Emiel van Eijkeren

Personal information
- Date of birth: 27 July 1967 (age 58)
- Place of birth: The Hague, Netherlands
- Position: Forward

Youth career
- ZVV

Senior career*
- Years: Team / Apps / (Gls)
- 1990–1994: FC Den Haag / 114 / (39)
- 1994–1998: NEC / 114 / (32)
- 1998–1999: Utrecht / 31 / (3)
- 1999–2002: ADO Den Haag / 58 / (23)
- Total:  / 317 / (97)

= Emiel van Eijkeren =

Dutch footballer

Emiel van Eijkeren (born 27 July 1967) is a Dutch former professional footballer who played as a forward.

==Career==
Van Eijkeren was born in The Hague, but early on him and his family moved to Zaandam, where his father went to work for a large company, Bruynzeel. He began playing football in Zaandam with local amateur club ZVV. In 1990, he moved to ADO Den Haag, then still named FC Den Haag, managed by Co Adriaanse. He had been on a trial with AZ prior to signing with Den Haag, which proved unsuccessful. He made his debut on 28 August 1990 against FC Twente. He played there for four seasons, two of which in the Eredivisie. Van Eijkeren made 114 appearances and 39 goals during his first stint in Den Haag.

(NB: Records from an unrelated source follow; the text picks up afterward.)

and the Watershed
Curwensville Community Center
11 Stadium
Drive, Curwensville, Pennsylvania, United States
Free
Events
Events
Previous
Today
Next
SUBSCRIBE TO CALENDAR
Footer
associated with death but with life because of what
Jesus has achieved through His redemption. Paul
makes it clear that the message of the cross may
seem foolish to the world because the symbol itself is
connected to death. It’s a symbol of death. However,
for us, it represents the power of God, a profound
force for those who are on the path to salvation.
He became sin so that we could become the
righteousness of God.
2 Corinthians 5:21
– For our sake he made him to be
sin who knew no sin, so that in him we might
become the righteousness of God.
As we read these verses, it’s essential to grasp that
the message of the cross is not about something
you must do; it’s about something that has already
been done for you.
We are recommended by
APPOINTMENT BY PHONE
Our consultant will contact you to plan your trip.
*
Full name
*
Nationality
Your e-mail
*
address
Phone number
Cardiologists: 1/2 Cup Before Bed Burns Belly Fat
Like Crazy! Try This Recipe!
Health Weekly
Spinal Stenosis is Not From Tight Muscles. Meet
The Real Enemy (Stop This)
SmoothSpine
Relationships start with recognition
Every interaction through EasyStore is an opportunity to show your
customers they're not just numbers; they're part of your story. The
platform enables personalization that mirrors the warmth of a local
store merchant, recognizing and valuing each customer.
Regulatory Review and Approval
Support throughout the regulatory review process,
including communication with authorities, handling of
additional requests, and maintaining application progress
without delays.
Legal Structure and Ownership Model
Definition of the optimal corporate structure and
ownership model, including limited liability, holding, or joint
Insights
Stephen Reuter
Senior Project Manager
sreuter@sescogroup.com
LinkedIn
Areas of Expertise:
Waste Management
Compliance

He then played four seasons for NEC, recording 114 league matches and 32 goals. One of these goals came in the relegation play-offs in 1997 against VVV-Venlo, a penalty-kick securing a 3–2 win which heeded NEC from relegation from the Eredivisie, and earned Van Eijkeren the nickname "The Saviour" among fans of the club. His performances earned him a transfer to FC Utrecht in February 1998, joining the club alongside Alfons Groenendijk. Ahead of the 1999–2000 season, he returned to ADO Den Haag and played three more seasons, in which he made 58 league appearances and scored 23 goals. His contract was terminated by mutual consent in April 2002.

==After football==
After his professional football career, Van Eijkeren began working as a gym teacher at Trias VMBO in Krommenie. He since became dean and mentor at Zaanlands Lyceum. He also coached amateur club Hercules Zaandam between 2014 and 2018 in the Derde Klasse.